Dirk i Summer byli tak głodni, że wręcz pochłonęli koreańskie śniadanie, które składało się z gorącej zupy, ryżu, tofu przyprawionego suszonymi wodorostami i wszechobecnego kimchi – potrawy ze sfermentowanych warzyw, tak ostrej, że niemal poszedł im dym z uszu. Ledwie skończyli jeść, do restauracji weszli dwaj potężnie zbudowani żandarmi Sił Powietrznych Stanów Zjednoczonych. Summer przywołała ich gestem.

– Starszy sierżant Bimson, żandarmeria wojskowa 51. Pułku Myśliwskiego – przedstawił się jeden z nich, po czym wskazał głową młodszego kolegę. – To sierżant Rodgers. Mamy rozkaz eskortowania państwa do bazy sił powietrznych w Osan.

– Będzie nam bardzo miło – zapewniła Summer. Wstali i poszli za podoficerami do samochodu.

Pojechali z Inczhon na południe do bazy w Osan, gdzie w czasie wojny koreańskiej powstało lotnisko polowe. Teraz w bazie stacjonowały gotowe do walki myśliwce F-16 i samoloty szturmowe A-10 Thunderbolt II, które były pierwszym rzutem sił obronnych Korei Południowej.

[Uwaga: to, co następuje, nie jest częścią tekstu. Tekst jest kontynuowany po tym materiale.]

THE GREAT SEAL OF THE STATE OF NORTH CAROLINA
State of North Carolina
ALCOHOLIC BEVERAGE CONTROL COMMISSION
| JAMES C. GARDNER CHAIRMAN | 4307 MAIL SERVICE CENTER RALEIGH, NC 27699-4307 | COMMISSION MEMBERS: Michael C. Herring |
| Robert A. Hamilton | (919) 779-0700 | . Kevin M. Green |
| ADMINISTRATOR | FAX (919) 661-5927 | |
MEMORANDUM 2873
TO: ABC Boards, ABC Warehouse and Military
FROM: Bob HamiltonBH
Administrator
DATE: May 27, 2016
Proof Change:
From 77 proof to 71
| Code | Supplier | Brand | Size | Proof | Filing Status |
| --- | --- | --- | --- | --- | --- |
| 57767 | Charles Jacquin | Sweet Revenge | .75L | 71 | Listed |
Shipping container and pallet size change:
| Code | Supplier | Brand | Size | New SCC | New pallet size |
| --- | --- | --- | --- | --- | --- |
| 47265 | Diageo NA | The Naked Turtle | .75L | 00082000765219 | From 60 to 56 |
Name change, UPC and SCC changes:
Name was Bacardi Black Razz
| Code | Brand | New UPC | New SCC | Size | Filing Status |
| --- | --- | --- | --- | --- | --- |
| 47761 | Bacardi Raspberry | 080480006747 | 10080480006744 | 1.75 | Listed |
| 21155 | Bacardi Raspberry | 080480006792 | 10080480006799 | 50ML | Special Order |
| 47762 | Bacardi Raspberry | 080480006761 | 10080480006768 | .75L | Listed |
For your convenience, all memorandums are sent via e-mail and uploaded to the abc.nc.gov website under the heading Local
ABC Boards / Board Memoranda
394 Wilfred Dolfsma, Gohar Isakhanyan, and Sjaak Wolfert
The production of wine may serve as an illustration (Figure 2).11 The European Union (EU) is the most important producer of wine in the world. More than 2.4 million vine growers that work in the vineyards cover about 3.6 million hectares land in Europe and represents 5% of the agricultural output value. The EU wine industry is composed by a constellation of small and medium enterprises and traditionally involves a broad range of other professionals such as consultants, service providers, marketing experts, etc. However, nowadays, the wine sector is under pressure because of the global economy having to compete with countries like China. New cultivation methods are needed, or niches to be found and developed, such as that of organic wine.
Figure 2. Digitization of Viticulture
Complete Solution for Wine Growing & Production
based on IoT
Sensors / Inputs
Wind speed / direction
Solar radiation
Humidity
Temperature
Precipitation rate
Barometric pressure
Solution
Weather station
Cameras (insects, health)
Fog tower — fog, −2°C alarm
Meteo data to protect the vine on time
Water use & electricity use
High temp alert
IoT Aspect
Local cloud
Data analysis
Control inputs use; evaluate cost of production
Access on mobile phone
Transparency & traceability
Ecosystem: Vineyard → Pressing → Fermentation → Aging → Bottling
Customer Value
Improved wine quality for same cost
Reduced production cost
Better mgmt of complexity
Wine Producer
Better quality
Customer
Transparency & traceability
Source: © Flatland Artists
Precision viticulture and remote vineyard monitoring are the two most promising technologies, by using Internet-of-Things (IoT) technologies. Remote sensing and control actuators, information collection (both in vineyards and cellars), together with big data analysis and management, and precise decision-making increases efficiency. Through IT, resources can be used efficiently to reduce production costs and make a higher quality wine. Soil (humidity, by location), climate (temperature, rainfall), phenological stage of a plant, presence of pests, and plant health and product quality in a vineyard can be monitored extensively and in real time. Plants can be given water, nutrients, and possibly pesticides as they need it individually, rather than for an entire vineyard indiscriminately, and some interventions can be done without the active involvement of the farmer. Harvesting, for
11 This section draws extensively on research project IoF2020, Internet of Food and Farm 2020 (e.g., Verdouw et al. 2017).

Minęli bramę i zatrzymali się kawałek dalej przy szpitalu. Wysoki pułkownik zaprowadził Dirka i Summer do izby przyjęć. Dirkowi opatrzono rany, potem pozwolono im się umyć i dano czyste ubrania. Summer wybuchnęła śmiechem, kiedy włożyła workowaty mundur polowy.

– Co z naszym transportem? – zapytał pułkownika Dirk.

– Za kilka godzin do kraju odlatuje C-141. Wyląduje w bazie lotniczej McChord. Zarezerwowałem dla was dwa miejsca w pierwszej klasie. Ludzie z NUMA załatwili wam przelot z McChord do Waszyngtonu rządowym samolotem. Na razie trochę odpocznijcie, a potem zabiorę was do klubu oficerskiego, żebyście zjedli coś gorącego. Lot do domu będzie trwał dwadzieścia godzin.

– Chciałbym sięjeszcze tutaj skontaktować z jakąś jednostką operacji specjalnych, najchętniej marynarki wojennej. I zadzwonić do Waszyngtonu.

Na wzmiankę o marynarce wojennej pułkownik zrobił niechętną minę.

– Jest tu tylko jedna mała baza morska. W Chinhae niedaleko Pusan. Przyślę oficera z naszej jednostki operacji specjalnych, powinien panu pomóc.

Dwie godziny później Dirk i Summer weszli na pokład szarego transportowca C-141B Starlifter, którym leciał do kraju duży oddział żołnierzy. Kiedy zajęli miejsca, Dirk znalazł na oparciu fotela przed sobą osłonę na oczy i zatyczki do uszu. Włożył zatyczki i odwrócił się do Summer.